Give again the entries below exactly, beginning at the first line and ending at the line with "wall art: present [335,97,398,174]".

—————

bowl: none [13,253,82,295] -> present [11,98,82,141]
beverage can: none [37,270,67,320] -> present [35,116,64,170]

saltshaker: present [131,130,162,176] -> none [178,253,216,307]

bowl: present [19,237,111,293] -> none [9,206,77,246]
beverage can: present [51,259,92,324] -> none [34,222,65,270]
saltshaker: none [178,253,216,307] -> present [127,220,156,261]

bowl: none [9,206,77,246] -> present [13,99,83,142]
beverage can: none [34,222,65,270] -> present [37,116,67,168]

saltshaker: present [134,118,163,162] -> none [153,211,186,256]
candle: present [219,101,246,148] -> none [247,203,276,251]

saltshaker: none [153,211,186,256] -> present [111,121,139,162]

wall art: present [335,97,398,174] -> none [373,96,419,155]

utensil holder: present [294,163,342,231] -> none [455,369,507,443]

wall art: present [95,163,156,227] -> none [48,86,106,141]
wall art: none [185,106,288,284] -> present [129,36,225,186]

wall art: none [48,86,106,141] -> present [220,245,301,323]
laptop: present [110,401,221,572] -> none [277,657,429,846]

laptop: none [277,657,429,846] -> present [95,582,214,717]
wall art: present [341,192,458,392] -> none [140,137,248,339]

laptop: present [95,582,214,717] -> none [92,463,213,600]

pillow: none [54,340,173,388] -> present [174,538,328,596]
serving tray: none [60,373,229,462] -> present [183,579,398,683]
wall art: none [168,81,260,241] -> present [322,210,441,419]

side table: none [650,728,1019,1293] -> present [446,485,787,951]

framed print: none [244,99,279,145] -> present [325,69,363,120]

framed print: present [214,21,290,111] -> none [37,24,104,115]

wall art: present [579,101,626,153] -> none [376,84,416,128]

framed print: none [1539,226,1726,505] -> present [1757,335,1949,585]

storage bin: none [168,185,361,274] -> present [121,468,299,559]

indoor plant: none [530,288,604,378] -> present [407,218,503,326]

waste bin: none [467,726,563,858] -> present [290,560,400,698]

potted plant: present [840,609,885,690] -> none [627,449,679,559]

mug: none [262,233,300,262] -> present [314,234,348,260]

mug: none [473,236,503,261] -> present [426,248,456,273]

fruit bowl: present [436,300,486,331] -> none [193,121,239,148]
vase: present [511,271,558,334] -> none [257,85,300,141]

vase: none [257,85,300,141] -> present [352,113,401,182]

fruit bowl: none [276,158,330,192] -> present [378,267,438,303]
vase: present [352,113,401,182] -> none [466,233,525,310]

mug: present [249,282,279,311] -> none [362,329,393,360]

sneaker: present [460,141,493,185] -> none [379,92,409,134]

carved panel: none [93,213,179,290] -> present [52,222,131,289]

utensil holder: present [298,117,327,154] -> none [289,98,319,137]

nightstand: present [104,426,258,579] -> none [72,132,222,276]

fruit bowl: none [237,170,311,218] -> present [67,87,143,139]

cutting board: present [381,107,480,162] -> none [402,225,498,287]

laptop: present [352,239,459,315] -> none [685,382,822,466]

—————

Written answer:
bowl: none [13,253,82,295] -> present [11,98,82,141]
beverage can: none [37,270,67,320] -> present [35,116,64,170]

saltshaker: present [131,130,162,176] -> none [178,253,216,307]

bowl: present [19,237,111,293] -> none [9,206,77,246]
beverage can: present [51,259,92,324] -> none [34,222,65,270]
saltshaker: none [178,253,216,307] -> present [127,220,156,261]

bowl: none [9,206,77,246] -> present [13,99,83,142]
beverage can: none [34,222,65,270] -> present [37,116,67,168]

saltshaker: present [134,118,163,162] -> none [153,211,186,256]
candle: present [219,101,246,148] -> none [247,203,276,251]

saltshaker: none [153,211,186,256] -> present [111,121,139,162]

wall art: present [335,97,398,174] -> none [373,96,419,155]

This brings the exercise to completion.